In the nineteenth century, also a series of Swiss artists were influenced by the well-represented Münchner Schule: Johann Gottfried Steffan (1815–1905), Otto Frölicher (1840–1890) and Adolf Stäbli (1842–1901), as well as Gottlieb Emil Rittmeyer (1820–1904), active in St. Gallen, for whom Stubete auf Alp Sol (1865) is considered a main work.

Impressionism

The class of a painting collection is always measured also on the holdings of impressionist paintings: the St. Gallen Museum is able to represent the derivation of Impressionism from the painting of the nineteenth century and its further development to the beginning of Modernism based on first-class works thanks to donations from the Sturzeneggerschen Gemäldesammlung as well as the 1999 bequest by Emma Lina Hendel. Camille Pissarro (1839–1906) was the integrating figure in the loosely bound artists’ group which included Edgar Degas (1834–1917), Claude Monet (1840–1926), Alfred Sisley (1839–1899), and Auguste Renoir (1841–1919). They are all represented with works in St. Gallen. 

Pissarro’s The Hermitage at Pontoise was created one year before the heavily criticized first impressionist exhibition in 1874 and can be seen as a characteristic example of the decisive phase of Impressionism. The per se unspectacular motif—a building embedded between hills, with garden and fruit trees, translated in the two-dimensional tectonics of the strict pictorial development—comes alive mainly through the atmospheric play of light, which evokes a fleeting moment on the canvas.

Claude Monet provided Impressionism with a champion par excellence. His painting most consistently realizes the principle of pure visual perception. In addition to a work from the 1870s, Arm of the Seine near Vétheuil (1878), it is Palazzo Contarini, Venice (1908) that distinguishes him as a master impressionist painter of light.  Monet dissolved the classical Venetian veduta in a dense painterly weave of richly nuanced color transitions and created a vibrant visual resonance whose blue tonality is permeated with intense red, violet, and green accents. With that, Monet transcended painting’s traditional representative function in favor of a radical, new pictorial understanding, which in Palazzo Contarini allowed the possibilities of abstract art to be heard.

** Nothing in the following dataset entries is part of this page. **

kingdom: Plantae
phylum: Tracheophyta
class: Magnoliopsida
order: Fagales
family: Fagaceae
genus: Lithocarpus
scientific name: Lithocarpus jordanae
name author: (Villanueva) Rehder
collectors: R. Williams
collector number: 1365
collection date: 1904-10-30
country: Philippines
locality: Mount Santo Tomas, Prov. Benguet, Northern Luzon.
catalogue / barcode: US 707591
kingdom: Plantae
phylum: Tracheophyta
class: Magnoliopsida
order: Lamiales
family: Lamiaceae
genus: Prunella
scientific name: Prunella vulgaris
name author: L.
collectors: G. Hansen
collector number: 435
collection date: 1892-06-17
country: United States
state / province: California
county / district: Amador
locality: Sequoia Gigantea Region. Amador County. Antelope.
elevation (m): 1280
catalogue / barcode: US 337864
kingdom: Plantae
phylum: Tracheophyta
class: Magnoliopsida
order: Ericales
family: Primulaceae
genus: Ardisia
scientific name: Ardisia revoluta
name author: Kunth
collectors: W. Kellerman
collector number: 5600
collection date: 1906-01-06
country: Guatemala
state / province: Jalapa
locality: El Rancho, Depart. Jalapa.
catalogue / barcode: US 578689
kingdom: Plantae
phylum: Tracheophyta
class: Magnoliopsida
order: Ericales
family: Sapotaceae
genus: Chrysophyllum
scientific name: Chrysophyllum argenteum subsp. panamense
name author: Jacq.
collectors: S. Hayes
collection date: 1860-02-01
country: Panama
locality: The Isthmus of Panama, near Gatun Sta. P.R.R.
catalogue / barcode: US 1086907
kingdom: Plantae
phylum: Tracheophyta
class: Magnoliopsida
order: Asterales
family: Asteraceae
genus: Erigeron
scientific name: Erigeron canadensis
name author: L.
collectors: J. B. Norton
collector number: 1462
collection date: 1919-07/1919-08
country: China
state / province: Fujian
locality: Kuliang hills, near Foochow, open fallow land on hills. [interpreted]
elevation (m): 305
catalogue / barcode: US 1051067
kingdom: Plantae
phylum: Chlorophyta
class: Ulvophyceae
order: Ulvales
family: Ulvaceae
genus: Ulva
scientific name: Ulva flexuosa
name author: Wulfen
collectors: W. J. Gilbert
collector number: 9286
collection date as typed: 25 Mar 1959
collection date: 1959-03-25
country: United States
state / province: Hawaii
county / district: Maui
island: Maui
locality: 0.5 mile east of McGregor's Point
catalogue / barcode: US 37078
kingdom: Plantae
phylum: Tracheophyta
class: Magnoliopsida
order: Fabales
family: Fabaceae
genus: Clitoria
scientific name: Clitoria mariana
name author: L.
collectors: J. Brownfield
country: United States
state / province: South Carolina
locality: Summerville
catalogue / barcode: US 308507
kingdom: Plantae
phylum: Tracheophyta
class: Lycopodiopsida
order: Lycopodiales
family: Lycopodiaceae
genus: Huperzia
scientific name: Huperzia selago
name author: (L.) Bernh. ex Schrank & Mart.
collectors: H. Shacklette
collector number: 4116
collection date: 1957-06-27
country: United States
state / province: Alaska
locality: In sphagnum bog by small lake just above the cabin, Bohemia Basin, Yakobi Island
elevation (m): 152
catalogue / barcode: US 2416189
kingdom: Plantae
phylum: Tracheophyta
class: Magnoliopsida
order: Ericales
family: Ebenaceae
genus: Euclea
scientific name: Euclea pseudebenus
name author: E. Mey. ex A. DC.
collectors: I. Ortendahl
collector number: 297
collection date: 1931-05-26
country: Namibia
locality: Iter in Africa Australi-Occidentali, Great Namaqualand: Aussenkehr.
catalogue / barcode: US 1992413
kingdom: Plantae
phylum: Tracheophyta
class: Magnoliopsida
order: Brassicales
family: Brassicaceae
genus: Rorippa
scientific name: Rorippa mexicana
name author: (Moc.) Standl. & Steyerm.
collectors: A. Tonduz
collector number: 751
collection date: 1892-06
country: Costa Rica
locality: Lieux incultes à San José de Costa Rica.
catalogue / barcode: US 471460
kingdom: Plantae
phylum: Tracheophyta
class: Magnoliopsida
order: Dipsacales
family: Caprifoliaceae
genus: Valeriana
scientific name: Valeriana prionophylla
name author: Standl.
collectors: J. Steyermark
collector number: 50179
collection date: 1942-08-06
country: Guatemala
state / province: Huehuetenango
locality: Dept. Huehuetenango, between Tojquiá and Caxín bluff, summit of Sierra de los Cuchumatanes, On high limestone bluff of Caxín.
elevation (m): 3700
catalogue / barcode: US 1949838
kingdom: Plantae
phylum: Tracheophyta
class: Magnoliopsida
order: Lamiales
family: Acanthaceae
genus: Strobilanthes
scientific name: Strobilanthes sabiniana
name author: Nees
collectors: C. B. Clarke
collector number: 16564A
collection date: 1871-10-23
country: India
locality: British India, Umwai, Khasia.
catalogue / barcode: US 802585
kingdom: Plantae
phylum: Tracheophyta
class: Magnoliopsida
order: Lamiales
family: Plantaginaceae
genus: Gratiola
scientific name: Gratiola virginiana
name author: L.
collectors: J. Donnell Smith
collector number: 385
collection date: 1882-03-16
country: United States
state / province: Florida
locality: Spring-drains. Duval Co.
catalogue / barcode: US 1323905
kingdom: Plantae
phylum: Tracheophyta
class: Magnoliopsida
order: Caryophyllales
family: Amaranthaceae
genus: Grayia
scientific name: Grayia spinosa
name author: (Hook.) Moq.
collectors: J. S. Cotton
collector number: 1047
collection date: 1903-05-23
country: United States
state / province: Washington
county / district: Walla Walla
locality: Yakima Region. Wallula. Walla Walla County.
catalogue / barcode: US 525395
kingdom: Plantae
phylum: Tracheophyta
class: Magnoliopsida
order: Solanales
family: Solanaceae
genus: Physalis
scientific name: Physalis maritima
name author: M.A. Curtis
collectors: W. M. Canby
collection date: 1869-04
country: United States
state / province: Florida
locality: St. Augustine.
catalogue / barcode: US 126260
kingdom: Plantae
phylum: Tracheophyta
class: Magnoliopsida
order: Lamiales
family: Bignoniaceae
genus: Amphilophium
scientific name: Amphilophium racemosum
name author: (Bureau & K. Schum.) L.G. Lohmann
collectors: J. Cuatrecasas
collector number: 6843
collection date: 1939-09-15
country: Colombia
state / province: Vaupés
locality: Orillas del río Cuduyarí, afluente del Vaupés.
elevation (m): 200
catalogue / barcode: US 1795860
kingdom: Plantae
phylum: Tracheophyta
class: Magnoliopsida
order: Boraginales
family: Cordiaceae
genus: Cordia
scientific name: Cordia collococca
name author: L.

In Atelier des Künstlers, which shows the skylight space of the loft studio in Liebermann’s house on Pariser Square, directly next to Brandenburger Tor, Max Liebermann is portrayed entirely from the perspective of painting. The mirror image shifts the artist to the vanishing point, whereby everything is in alignement with him: the family, but mainly the tools and products of painting. The tightly hung paintings on the walls are partially identifiable: among many of his own works, standing out are Liebermann’s copy of Velázquez’s Pope Innozenz X over the sofa, and two oil studies by Edouard Manet that hang over the large flat arch. In his studio painting, Liebermann thus places himself in a single line with two of his most important art-historical references: he admired the Spanish Baroque master for his «economic» and comparatively sketch-like painting style; and as proponent of an iconography of «vie modern,» Manet, from whom he owned no less than seventeen paintings, was the father-figure of Impressionism. Liebermann, for his part, appeared as indefatigable ambassador of the new direction and became one of the impressionist painting of light’s most important representatives in Germany.